The first thing you notice when you see the Jack Grace Band up close is what a well-oiled machine they are – in both senses of the word. OK, maybe not everyone onstage last night was half in the bag, but they’d been on close to a 36-hour tear, nonstop, with appearances on the WPIX morning show and then a live performance on satellite radio, so with a long Cinco de Mayo evening ahead of them at Rodeo Bar, the tequila was flowing and a lot of it had made it to the stage by the time they started playing. The Jack Grace Band’s new album Drinking Songs for Lovers is just out, so ultimately it all made sense. “Everything seems so simple after three martinis” is Grace’s mantra, and the band played that song, a careening version of The Lonesome Entertainer, on album a noir-ish blues shuffle a la Tom Waits but this time out it was more Grateful Dead, except with a brief interlude into a perfectly executed, funky excerpt from Kurtis Blow’s The Breaks. Tequila, an older song from Jack Grace’s old jam band Steak, swung mightily along on a sunbaked minor-key hook, part bossa nova, part hallucinatory Tex-Mex anthem.
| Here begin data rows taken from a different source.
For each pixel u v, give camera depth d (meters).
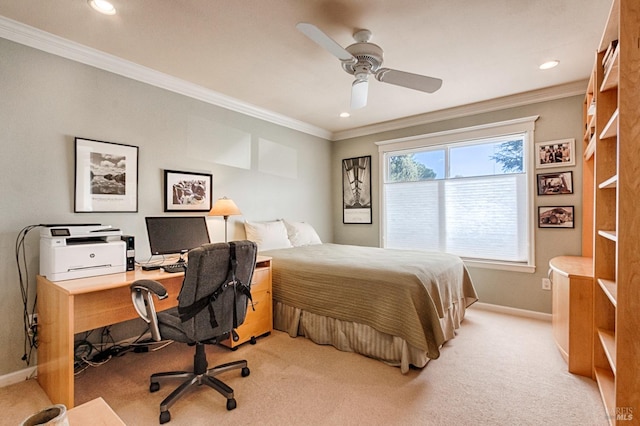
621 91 1.33
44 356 2.04
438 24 2.11
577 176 3.14
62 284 1.88
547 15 2.02
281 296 2.99
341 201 5.04
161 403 1.73
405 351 2.21
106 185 2.57
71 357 1.76
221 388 1.86
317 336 2.71
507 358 2.42
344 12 1.97
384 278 2.38
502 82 3.08
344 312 2.55
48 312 1.98
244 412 1.79
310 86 3.16
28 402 1.91
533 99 3.34
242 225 3.72
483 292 3.71
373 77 2.95
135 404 1.86
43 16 2.00
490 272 3.66
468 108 3.75
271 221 4.07
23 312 2.16
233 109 3.61
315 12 1.97
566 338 2.29
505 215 3.61
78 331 2.00
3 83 2.09
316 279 2.74
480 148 3.80
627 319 1.32
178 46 2.39
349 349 2.55
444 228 4.05
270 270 2.91
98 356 2.46
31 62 2.20
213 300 1.81
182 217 2.88
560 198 3.23
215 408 1.83
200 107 3.28
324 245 4.06
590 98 2.69
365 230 4.78
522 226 3.50
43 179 2.26
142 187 2.81
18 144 2.15
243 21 2.07
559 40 2.32
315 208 4.81
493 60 2.63
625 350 1.32
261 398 1.92
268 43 2.35
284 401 1.89
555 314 2.57
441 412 1.78
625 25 1.33
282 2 1.88
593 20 2.08
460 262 3.16
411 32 2.20
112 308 2.16
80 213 2.44
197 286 1.75
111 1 1.86
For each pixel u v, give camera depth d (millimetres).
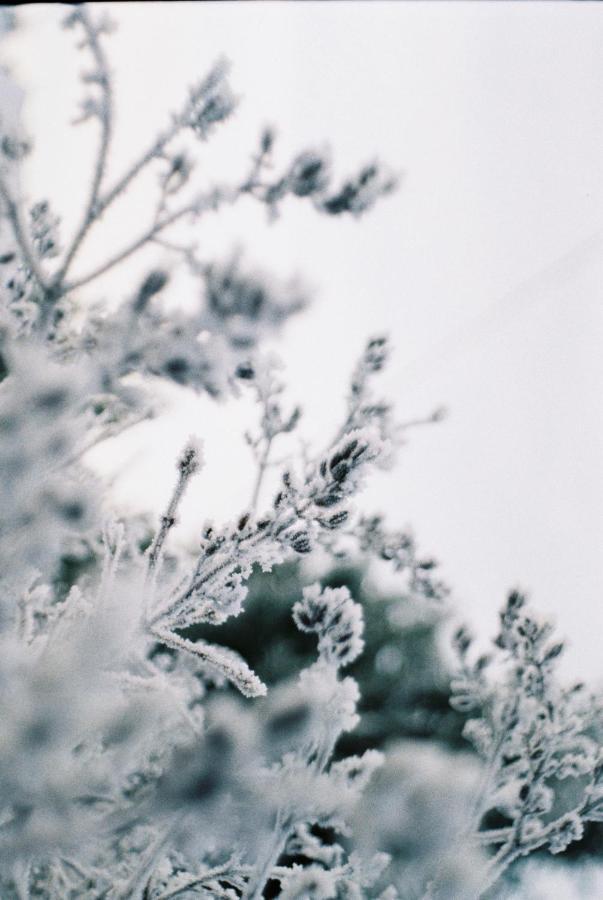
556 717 726
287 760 632
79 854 577
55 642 583
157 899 642
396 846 438
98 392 514
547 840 693
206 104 583
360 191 575
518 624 741
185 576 615
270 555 615
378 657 2195
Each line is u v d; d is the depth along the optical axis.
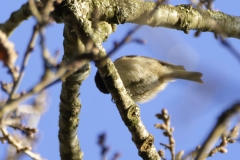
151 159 9.35
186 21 11.23
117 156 7.41
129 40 5.36
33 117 8.14
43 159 8.47
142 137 9.41
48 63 5.07
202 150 4.41
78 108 11.09
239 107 4.28
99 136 7.00
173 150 8.68
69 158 11.66
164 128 8.97
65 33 9.54
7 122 6.64
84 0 9.70
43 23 5.15
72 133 11.33
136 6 10.29
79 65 5.37
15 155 8.41
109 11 10.12
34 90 4.99
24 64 5.28
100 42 9.03
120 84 9.34
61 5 9.21
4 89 7.84
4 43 5.26
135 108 9.41
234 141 8.79
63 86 10.71
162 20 10.76
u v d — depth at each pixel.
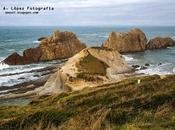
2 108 23.88
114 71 59.34
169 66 78.56
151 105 17.25
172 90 18.84
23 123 16.53
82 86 48.81
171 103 17.08
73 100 22.45
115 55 63.47
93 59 57.19
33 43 147.25
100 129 13.74
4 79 60.25
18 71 69.81
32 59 85.81
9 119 17.61
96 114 16.19
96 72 53.00
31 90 51.16
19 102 44.59
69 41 98.69
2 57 95.44
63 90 49.84
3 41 158.75
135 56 97.69
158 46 118.38
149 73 67.12
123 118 15.46
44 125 16.05
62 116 16.98
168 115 15.21
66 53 94.94
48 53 90.31
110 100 19.84
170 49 116.00
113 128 13.80
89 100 20.14
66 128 14.65
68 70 52.06
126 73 62.19
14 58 82.19
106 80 51.88
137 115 15.69
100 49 61.91
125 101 17.88
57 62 85.69
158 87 21.36
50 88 50.53
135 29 113.12
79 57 57.09
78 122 15.36
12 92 50.09
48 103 24.30
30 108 22.34
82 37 199.88
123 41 106.69
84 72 51.62
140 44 110.62
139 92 20.70
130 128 13.51
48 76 58.31
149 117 15.23
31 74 65.31
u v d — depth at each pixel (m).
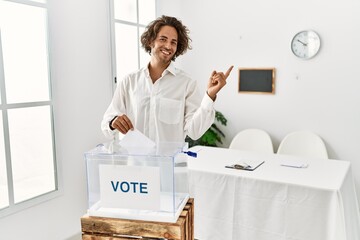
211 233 2.29
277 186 2.04
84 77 2.77
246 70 3.69
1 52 2.14
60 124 2.57
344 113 3.24
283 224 2.04
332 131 3.31
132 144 1.09
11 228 2.24
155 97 1.75
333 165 2.46
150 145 1.07
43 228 2.48
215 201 2.27
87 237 0.97
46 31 2.44
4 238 2.20
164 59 1.64
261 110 3.66
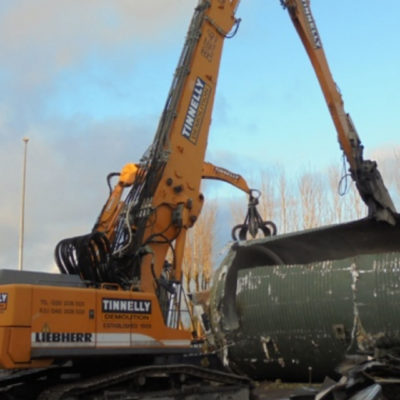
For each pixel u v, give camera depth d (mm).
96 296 9305
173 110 12203
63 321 8875
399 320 4652
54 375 10078
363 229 6441
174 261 11672
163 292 11305
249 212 11695
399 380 4684
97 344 9148
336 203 30266
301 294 5078
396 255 4812
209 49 12914
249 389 10172
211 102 12844
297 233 6164
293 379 5504
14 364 8391
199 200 12297
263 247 6184
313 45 12422
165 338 10000
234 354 5602
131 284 10789
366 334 4766
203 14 12875
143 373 9492
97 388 9094
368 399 4520
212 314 5785
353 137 11508
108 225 12133
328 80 12219
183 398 9648
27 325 8531
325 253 6555
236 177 15711
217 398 9945
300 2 12492
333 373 5145
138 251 11000
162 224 11633
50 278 9680
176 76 12500
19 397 10203
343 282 4910
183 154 12180
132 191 11633
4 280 9164
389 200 10180
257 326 5316
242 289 5465
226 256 6020
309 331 5027
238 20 13461
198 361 10578
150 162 11727
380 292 4734
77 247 10523
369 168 10258
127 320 9578
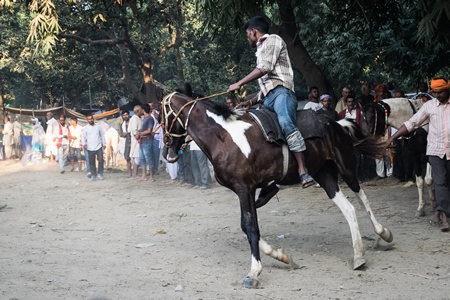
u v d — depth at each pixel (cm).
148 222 922
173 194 1247
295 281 562
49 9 1345
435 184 728
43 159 2338
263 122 579
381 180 1253
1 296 524
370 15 1170
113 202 1170
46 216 1017
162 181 1479
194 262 650
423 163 888
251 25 596
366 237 737
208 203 1095
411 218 855
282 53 594
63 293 534
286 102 583
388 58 1698
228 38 2384
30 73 3164
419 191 862
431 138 720
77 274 604
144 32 2412
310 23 1892
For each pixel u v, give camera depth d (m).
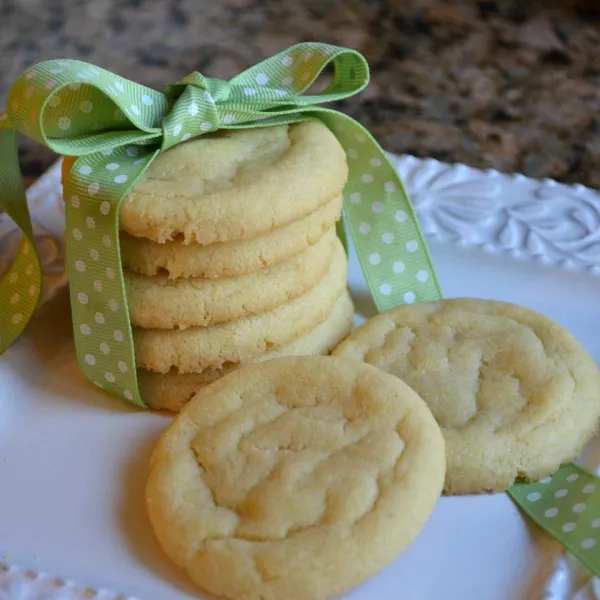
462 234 0.41
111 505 0.32
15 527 0.32
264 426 0.32
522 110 0.53
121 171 0.33
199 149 0.34
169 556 0.30
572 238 0.41
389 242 0.39
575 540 0.30
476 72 0.57
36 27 0.65
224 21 0.65
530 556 0.31
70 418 0.35
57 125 0.34
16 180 0.36
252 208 0.32
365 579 0.29
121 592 0.30
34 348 0.37
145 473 0.33
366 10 0.66
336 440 0.31
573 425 0.32
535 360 0.34
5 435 0.34
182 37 0.63
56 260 0.40
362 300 0.39
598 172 0.49
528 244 0.41
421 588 0.30
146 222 0.32
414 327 0.36
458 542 0.31
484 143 0.51
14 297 0.37
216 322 0.33
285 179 0.33
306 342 0.35
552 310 0.38
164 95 0.35
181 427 0.32
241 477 0.31
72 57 0.61
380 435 0.31
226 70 0.58
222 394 0.33
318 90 0.56
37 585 0.30
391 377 0.32
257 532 0.29
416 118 0.53
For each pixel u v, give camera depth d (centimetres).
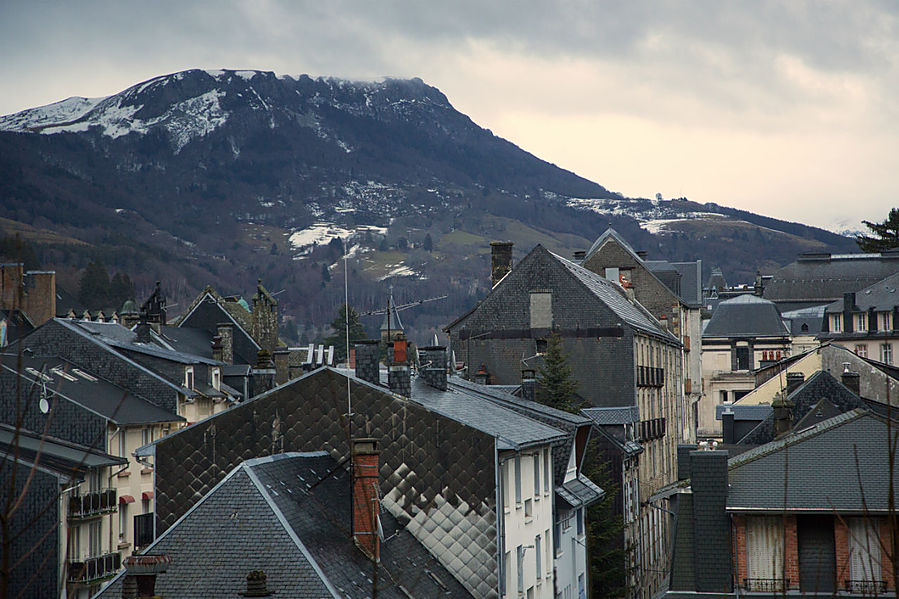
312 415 6894
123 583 5316
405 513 6750
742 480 6869
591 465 11150
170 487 6938
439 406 7256
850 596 6056
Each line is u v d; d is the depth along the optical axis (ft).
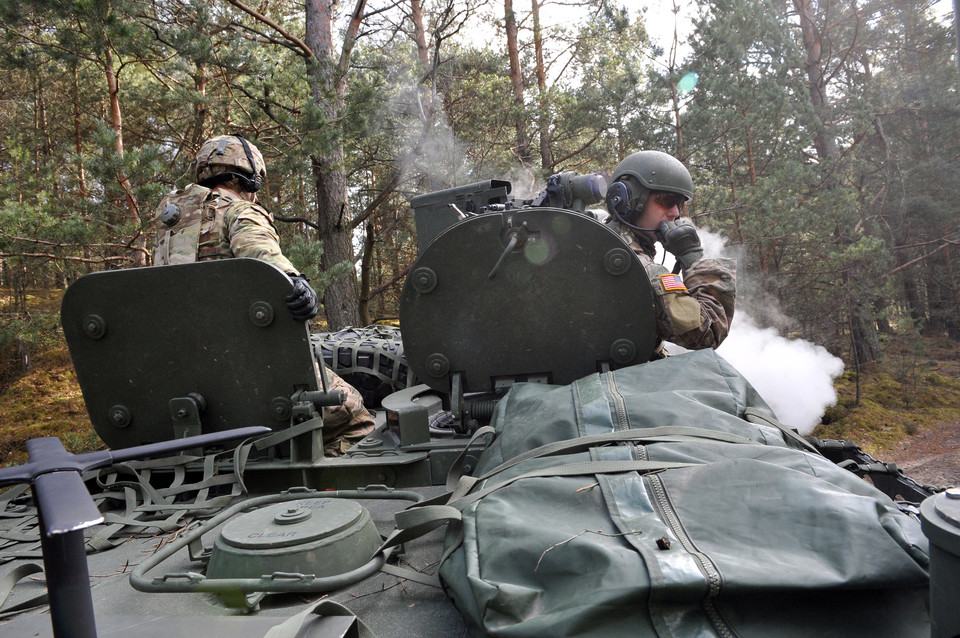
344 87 29.43
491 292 7.82
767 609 3.58
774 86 34.58
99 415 7.70
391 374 10.73
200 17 25.81
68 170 39.29
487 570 4.02
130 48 24.36
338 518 5.07
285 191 41.78
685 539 3.93
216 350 7.41
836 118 41.27
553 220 7.60
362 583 5.07
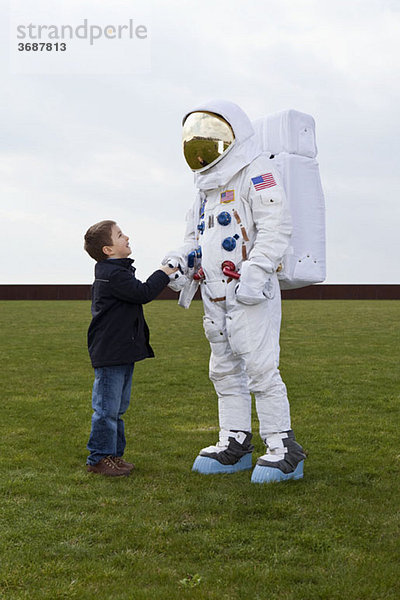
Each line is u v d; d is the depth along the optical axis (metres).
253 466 4.84
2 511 3.76
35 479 4.44
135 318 4.55
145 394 8.00
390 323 17.95
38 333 15.32
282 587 2.86
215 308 4.52
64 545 3.28
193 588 2.84
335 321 18.59
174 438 5.78
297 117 4.65
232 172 4.41
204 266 4.56
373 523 3.60
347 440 5.65
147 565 3.06
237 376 4.68
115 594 2.78
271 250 4.32
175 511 3.77
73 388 8.44
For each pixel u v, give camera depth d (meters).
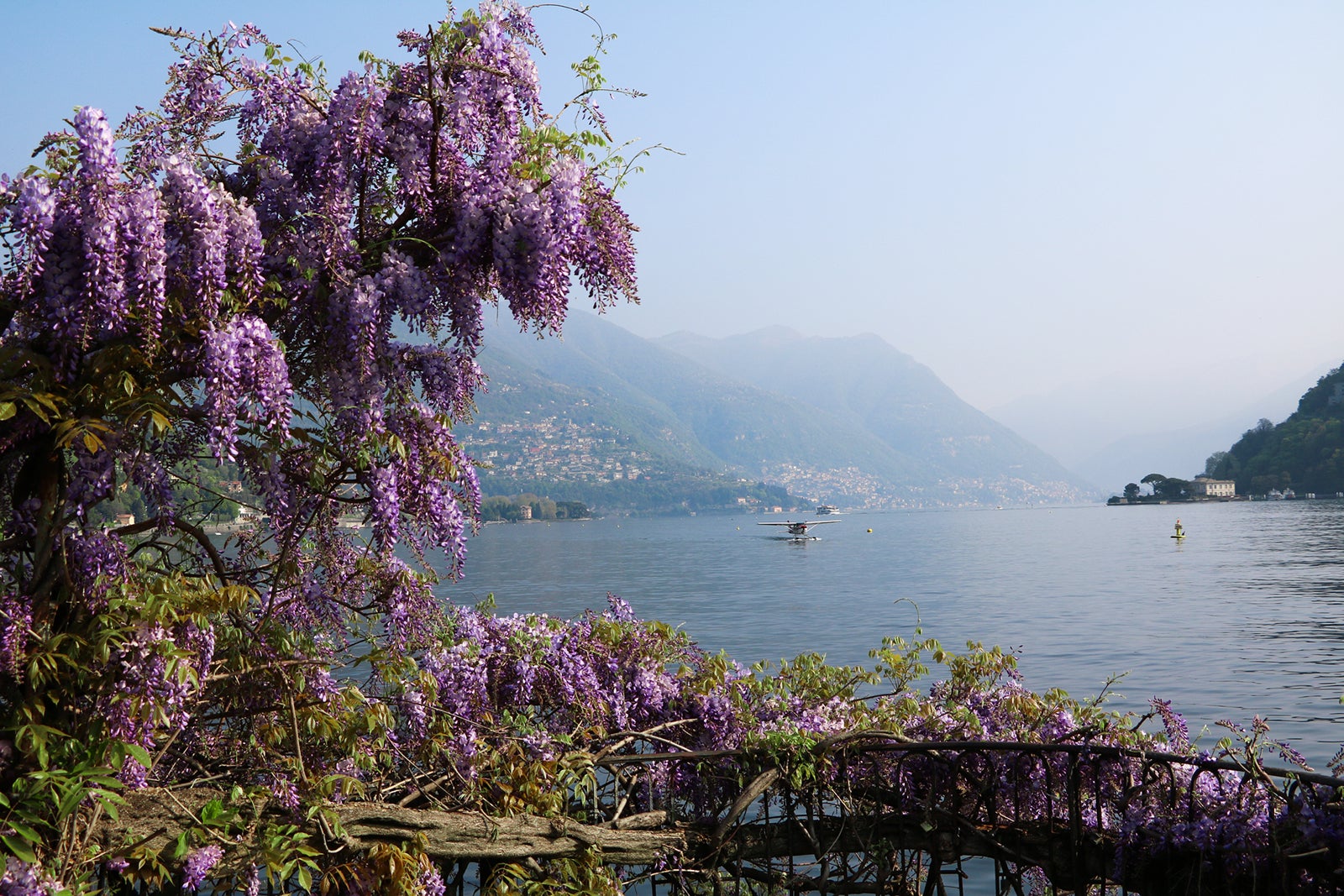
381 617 4.36
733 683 5.29
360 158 3.71
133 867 3.39
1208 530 116.50
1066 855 4.11
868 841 4.35
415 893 3.52
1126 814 3.99
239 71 3.71
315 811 3.51
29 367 3.14
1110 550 81.00
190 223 3.29
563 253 3.79
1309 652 21.67
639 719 5.15
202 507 3.96
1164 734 5.01
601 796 4.81
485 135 3.89
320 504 3.80
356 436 3.62
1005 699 5.39
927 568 64.75
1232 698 16.19
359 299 3.56
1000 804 4.68
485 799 4.29
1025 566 63.16
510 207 3.72
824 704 5.39
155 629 3.27
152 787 3.64
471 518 3.93
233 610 3.72
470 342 3.92
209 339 3.18
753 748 4.45
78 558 3.36
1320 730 13.48
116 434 3.26
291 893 3.75
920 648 5.77
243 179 3.83
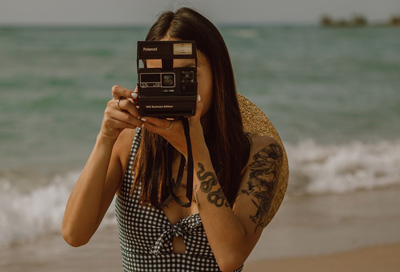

Jack [scrunching his face into a tortured scowl]: Would you rather be dead?
Bass player Daria Grace: [completely deadpan]: No.

It’s kind of sweet how he gives his wife the best of the punch lines every time. They’d started, appropriately, with Morning Margaritas, the twangy, retro 60s country song that opens the album, everybody from the horn section to the pedal steel player stepping out, boisterous and tequila-fueled, so the sound guy could get the levels right. Daria swooped and dove on her gorgeous hollowbody bass on a more 70s, outlaw country style tune from the album, True Tonight. They jammed on Jambalaya, took a stab at the Mexican Hat Dance (Jack wanted to keep going but the band wouldn’t let him), then piano player Bill Malchow sang one. At the end, Jack put his guitar down and the piano and rhythm section playing a pretty generic power ballad melody. Which morphed into the early 70s Neil Diamond hit I Am, I Said. Jack got up on a chair, pondered the highly vandalized stuffed bison head coming out of the wall at the edge of the stage and then decided against doing something to it (that’s a prop for another song of his). Then when he got to the line in the song where no one heard him, not even the chair, he got off the chair and raised it high. And then went into the audience, caught a table full of diners completely off guard, sat down with them and then serenaded them. With the chair. Meanwhile, the band didn’t blink an eyelash. Pretty punk rock for a country band. And that was just the first set.

The Jack Grace Band continues to celebrate the release of the new album with shows at Hill Country tonight at 9, Barbes at 10 tomorrow (Friday the 7th), and a doublebill with the equally devious Luther Wright and the Wrongs at the Rodeo on the 11th.